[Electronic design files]
※
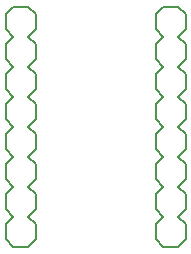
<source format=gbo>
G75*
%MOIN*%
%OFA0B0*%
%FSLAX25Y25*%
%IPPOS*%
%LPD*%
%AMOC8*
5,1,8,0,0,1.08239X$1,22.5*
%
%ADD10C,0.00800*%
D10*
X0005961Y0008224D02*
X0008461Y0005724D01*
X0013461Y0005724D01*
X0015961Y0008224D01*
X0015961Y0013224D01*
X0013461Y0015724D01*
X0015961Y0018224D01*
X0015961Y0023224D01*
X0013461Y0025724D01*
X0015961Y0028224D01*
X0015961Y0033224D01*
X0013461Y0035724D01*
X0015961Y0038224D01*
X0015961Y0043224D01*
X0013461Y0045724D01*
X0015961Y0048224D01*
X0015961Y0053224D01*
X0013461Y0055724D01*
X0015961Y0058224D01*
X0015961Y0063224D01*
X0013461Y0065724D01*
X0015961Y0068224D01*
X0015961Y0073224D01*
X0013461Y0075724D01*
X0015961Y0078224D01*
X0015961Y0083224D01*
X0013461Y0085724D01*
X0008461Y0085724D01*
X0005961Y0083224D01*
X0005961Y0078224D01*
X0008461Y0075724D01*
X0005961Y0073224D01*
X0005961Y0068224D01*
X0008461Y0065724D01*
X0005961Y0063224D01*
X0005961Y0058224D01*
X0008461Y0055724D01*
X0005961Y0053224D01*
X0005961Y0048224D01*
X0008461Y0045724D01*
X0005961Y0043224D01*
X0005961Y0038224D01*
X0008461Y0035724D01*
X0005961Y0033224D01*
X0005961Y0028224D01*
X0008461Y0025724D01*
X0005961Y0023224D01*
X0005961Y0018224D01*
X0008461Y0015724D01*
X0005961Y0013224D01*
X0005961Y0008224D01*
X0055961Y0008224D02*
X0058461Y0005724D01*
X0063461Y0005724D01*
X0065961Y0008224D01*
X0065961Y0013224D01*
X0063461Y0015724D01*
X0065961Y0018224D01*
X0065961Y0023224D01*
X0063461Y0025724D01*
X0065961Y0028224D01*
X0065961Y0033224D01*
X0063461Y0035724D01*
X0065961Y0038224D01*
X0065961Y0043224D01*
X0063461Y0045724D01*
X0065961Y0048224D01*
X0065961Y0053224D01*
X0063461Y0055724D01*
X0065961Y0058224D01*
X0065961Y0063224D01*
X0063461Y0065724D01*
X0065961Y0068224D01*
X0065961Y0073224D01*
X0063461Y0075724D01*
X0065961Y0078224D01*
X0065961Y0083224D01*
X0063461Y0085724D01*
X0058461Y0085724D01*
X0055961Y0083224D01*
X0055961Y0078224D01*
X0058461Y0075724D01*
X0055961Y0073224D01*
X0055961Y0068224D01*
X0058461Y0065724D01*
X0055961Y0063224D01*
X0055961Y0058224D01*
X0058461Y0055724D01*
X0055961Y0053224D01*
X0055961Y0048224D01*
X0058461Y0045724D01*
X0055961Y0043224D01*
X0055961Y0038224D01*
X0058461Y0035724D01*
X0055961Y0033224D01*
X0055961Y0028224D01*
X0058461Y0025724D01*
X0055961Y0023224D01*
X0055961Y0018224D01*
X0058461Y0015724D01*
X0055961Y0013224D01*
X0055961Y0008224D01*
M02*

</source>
※
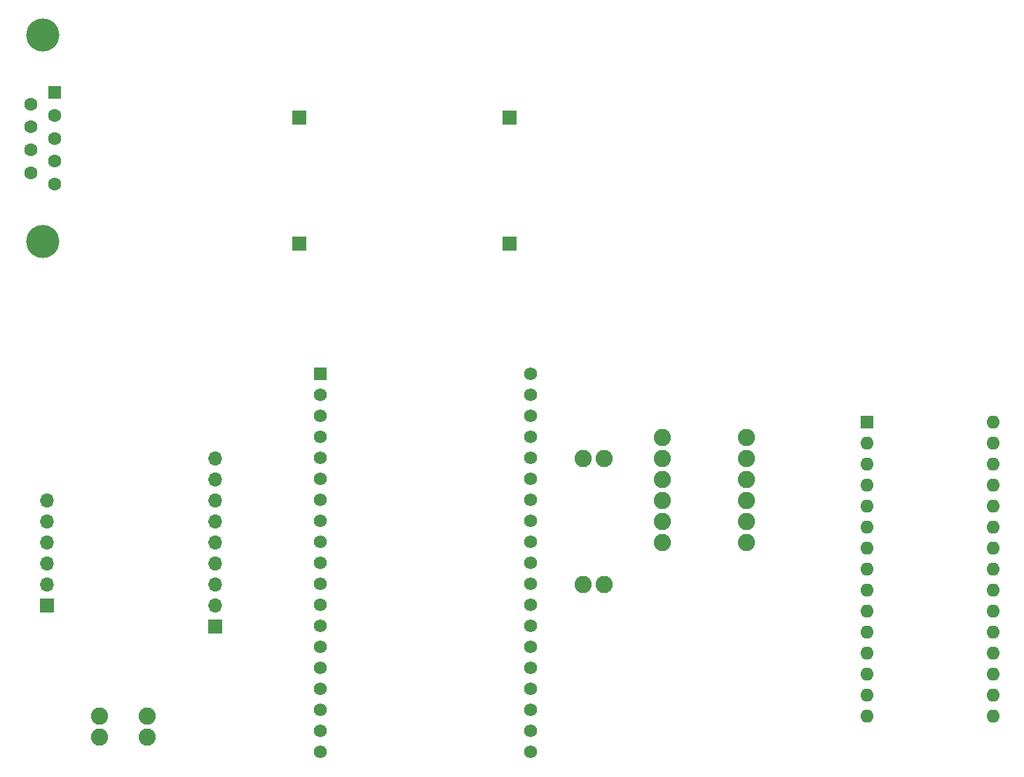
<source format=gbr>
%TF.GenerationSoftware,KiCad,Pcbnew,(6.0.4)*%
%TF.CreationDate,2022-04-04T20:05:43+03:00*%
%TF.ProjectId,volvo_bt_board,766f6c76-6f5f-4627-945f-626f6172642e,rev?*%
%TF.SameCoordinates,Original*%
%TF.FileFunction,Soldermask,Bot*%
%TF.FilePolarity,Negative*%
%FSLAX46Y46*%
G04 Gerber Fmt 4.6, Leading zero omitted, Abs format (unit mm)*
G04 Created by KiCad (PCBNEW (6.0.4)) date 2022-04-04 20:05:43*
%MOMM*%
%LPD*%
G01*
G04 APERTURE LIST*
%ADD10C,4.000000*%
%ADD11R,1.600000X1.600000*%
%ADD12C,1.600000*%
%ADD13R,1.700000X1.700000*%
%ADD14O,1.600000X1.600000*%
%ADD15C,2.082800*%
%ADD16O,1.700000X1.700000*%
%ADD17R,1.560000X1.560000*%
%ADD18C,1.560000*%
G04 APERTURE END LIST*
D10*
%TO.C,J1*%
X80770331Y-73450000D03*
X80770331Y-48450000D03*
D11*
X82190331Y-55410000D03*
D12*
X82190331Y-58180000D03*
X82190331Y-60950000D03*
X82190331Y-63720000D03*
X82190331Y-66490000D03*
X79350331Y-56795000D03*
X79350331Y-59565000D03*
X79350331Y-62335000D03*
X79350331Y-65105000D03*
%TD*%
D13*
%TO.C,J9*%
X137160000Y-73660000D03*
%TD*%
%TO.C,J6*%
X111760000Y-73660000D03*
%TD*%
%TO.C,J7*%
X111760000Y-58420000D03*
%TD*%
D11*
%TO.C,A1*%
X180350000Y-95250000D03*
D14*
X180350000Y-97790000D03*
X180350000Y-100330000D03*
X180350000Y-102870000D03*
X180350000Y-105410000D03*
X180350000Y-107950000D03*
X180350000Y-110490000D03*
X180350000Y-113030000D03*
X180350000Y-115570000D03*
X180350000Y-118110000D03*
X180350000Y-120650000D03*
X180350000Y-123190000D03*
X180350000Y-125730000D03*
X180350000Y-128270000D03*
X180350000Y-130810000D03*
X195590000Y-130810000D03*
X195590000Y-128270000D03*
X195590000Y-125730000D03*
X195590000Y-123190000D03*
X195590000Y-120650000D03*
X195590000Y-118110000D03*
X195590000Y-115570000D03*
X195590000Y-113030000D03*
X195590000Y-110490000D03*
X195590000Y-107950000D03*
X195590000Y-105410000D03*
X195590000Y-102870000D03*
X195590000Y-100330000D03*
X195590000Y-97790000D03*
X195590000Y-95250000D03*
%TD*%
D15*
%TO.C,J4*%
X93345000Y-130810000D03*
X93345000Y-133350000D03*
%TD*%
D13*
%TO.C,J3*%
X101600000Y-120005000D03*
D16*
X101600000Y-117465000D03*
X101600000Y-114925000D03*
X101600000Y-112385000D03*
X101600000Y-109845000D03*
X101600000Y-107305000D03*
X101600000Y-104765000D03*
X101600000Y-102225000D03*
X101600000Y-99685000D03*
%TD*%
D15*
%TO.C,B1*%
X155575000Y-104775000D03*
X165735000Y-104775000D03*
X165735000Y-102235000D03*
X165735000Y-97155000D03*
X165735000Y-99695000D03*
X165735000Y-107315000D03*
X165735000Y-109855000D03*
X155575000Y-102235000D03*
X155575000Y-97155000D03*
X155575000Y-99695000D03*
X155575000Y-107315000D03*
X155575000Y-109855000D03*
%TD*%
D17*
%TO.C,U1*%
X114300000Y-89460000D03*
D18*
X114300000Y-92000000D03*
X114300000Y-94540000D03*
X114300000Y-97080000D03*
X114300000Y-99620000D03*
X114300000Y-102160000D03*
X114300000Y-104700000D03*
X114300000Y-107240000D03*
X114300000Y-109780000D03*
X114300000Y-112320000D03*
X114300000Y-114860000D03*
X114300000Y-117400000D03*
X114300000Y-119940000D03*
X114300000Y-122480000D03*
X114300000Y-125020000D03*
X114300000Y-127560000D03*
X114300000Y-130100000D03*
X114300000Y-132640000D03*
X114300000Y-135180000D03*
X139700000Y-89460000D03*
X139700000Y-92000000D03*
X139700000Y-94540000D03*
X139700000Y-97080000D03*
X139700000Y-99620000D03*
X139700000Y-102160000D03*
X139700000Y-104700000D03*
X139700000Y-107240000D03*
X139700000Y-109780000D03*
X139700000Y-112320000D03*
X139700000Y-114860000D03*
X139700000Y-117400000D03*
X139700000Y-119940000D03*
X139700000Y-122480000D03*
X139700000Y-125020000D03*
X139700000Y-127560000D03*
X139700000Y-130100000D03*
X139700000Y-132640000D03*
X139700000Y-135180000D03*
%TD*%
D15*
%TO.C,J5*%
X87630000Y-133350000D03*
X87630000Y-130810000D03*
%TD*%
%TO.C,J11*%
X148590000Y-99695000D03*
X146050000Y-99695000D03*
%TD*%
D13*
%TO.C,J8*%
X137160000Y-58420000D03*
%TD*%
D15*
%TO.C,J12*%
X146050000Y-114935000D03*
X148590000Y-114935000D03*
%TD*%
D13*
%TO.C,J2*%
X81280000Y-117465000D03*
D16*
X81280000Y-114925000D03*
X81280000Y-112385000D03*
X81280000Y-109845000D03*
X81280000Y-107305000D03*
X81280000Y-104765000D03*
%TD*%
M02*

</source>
※
> **About this task**
With the line that has "X0015961Y0033224D01*" as the first and the line that has "X0065961Y0018224D01*" as the last, repeat exactly that run of lines above and no more.

> **Result for this exercise**
X0015961Y0033224D01*
X0013461Y0035724D01*
X0015961Y0038224D01*
X0015961Y0043224D01*
X0013461Y0045724D01*
X0015961Y0048224D01*
X0015961Y0053224D01*
X0013461Y0055724D01*
X0015961Y0058224D01*
X0015961Y0063224D01*
X0013461Y0065724D01*
X0015961Y0068224D01*
X0015961Y0073224D01*
X0013461Y0075724D01*
X0015961Y0078224D01*
X0015961Y0083224D01*
X0013461Y0085724D01*
X0008461Y0085724D01*
X0005961Y0083224D01*
X0005961Y0078224D01*
X0008461Y0075724D01*
X0005961Y0073224D01*
X0005961Y0068224D01*
X0008461Y0065724D01*
X0005961Y0063224D01*
X0005961Y0058224D01*
X0008461Y0055724D01*
X0005961Y0053224D01*
X0005961Y0048224D01*
X0008461Y0045724D01*
X0005961Y0043224D01*
X0005961Y0038224D01*
X0008461Y0035724D01*
X0005961Y0033224D01*
X0005961Y0028224D01*
X0008461Y0025724D01*
X0005961Y0023224D01*
X0005961Y0018224D01*
X0008461Y0015724D01*
X0005961Y0013224D01*
X0005961Y0008224D01*
X0055961Y0008224D02*
X0058461Y0005724D01*
X0063461Y0005724D01*
X0065961Y0008224D01*
X0065961Y0013224D01*
X0063461Y0015724D01*
X0065961Y0018224D01*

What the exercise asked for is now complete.